| Directions |
Starting with the line that has "Calx Sconce" in the records below and ending with the line that has "Important Note!", output those lines exactly and nothing more; omit the pictures.

| Excerpted records |
━━━━━━━━━━━━━━━━━━━━

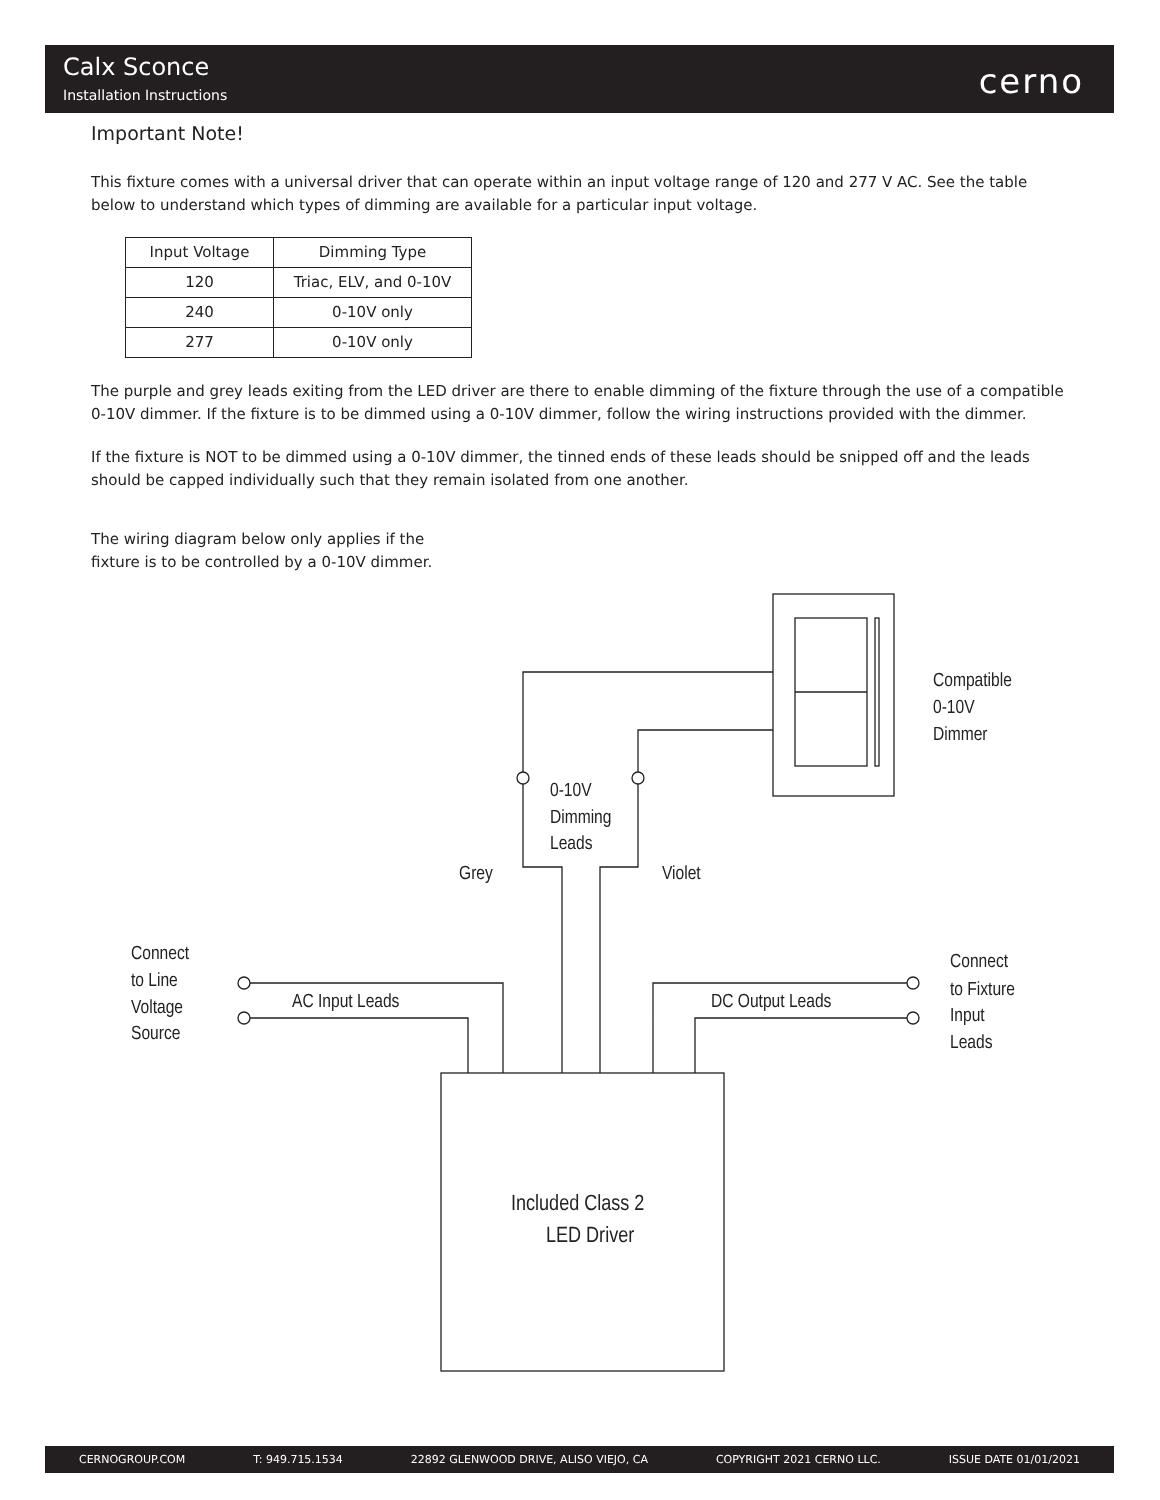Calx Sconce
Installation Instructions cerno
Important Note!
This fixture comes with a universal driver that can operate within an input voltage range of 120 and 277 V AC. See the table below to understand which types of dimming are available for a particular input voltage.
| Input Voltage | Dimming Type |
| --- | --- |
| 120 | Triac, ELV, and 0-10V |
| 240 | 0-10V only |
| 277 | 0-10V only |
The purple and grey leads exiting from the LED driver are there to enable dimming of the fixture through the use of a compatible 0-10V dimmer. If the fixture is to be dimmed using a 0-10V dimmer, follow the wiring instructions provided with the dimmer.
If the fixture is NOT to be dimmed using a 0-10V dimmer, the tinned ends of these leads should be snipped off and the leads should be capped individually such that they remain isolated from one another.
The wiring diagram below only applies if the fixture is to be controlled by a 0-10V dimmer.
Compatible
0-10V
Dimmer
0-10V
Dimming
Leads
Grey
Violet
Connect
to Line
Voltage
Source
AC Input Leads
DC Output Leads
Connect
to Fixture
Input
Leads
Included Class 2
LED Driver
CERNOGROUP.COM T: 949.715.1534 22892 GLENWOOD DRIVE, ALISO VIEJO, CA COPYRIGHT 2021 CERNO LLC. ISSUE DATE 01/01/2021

━━━━━━━━━━━━━━━━━━━━

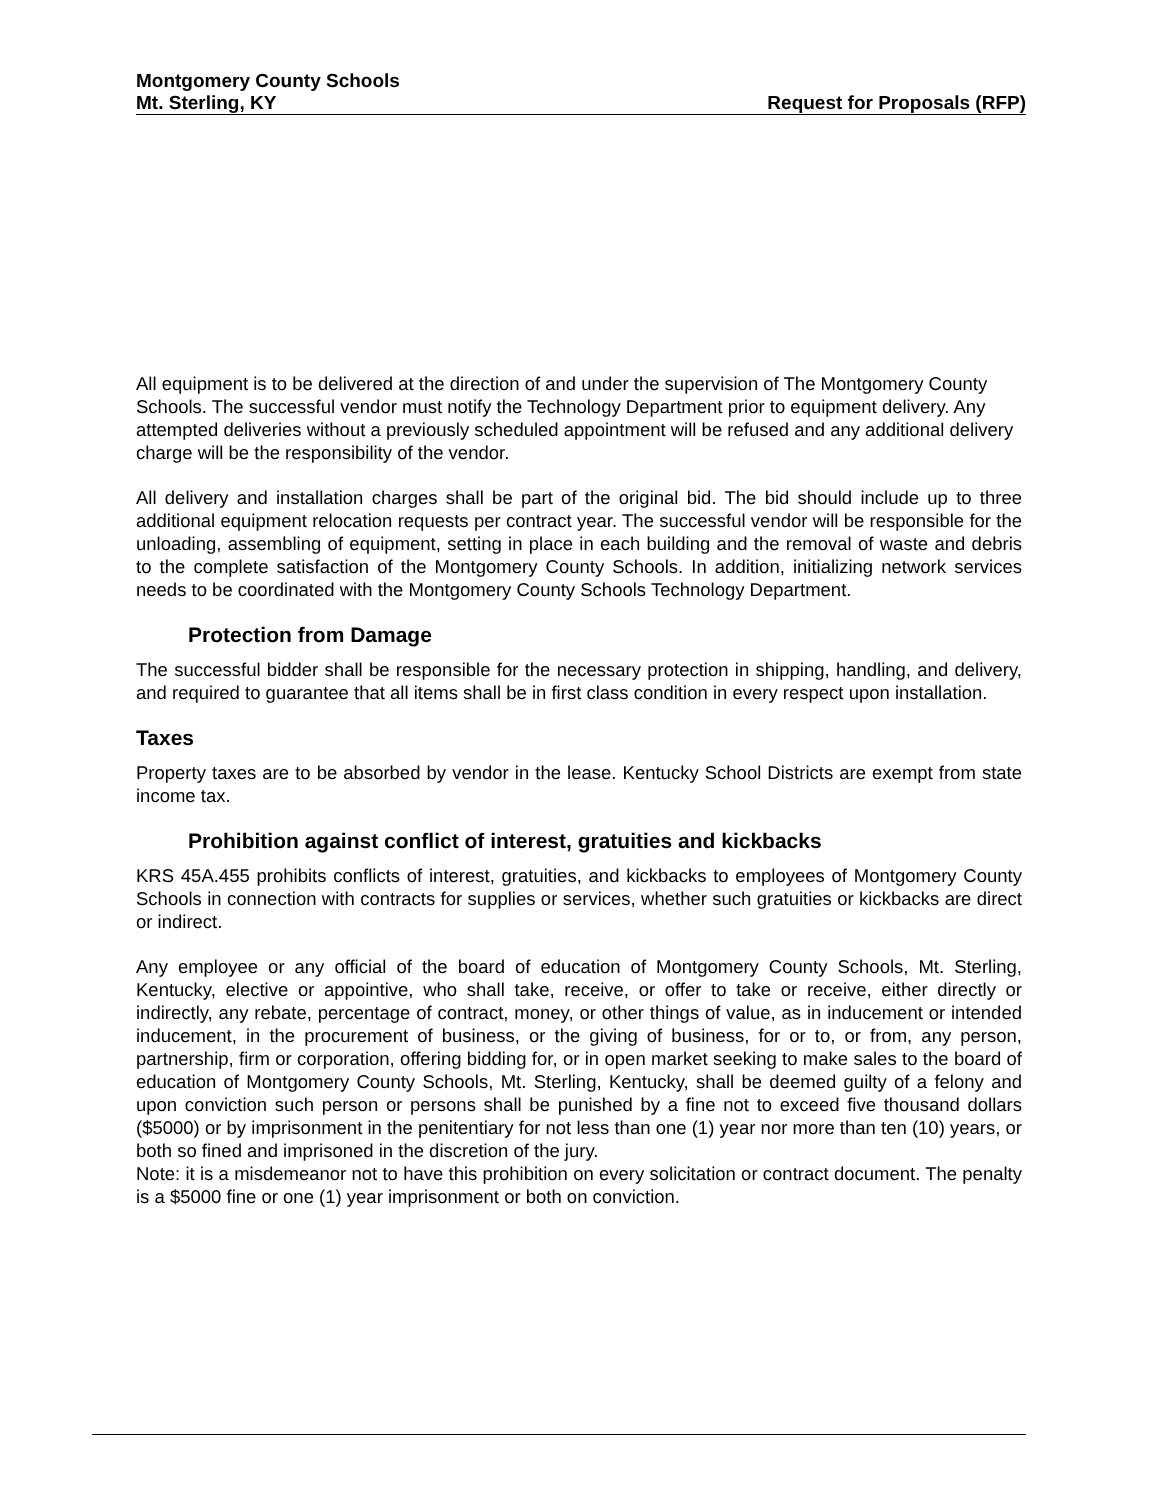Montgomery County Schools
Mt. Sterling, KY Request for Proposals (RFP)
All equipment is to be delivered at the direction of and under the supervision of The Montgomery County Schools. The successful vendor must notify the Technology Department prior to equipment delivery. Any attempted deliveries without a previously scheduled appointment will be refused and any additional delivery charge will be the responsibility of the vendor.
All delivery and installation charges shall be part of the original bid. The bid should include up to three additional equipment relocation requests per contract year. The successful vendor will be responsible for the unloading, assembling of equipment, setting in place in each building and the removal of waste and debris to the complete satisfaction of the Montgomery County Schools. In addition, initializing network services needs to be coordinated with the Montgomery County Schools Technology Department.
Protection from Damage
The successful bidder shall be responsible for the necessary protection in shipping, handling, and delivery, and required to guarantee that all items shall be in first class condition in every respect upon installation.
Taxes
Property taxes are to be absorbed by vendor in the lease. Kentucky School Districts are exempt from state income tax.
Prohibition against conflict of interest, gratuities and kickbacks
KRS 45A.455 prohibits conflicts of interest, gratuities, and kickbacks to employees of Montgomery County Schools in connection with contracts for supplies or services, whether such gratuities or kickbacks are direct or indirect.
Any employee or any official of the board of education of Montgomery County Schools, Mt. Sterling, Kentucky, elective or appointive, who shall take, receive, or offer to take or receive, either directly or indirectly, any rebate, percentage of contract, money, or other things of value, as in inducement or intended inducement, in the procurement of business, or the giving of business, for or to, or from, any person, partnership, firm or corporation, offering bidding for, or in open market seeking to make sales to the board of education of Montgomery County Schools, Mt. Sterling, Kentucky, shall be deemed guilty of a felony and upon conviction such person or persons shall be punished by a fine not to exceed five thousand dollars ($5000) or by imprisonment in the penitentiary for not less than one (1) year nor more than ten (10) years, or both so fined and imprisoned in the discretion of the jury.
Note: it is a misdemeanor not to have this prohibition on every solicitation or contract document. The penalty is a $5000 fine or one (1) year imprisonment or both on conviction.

━━━━━━━━━━━━━━━━━━━━

| Output of the exercise |
Calx Sconce
Installation Instructions cerno
Important Note!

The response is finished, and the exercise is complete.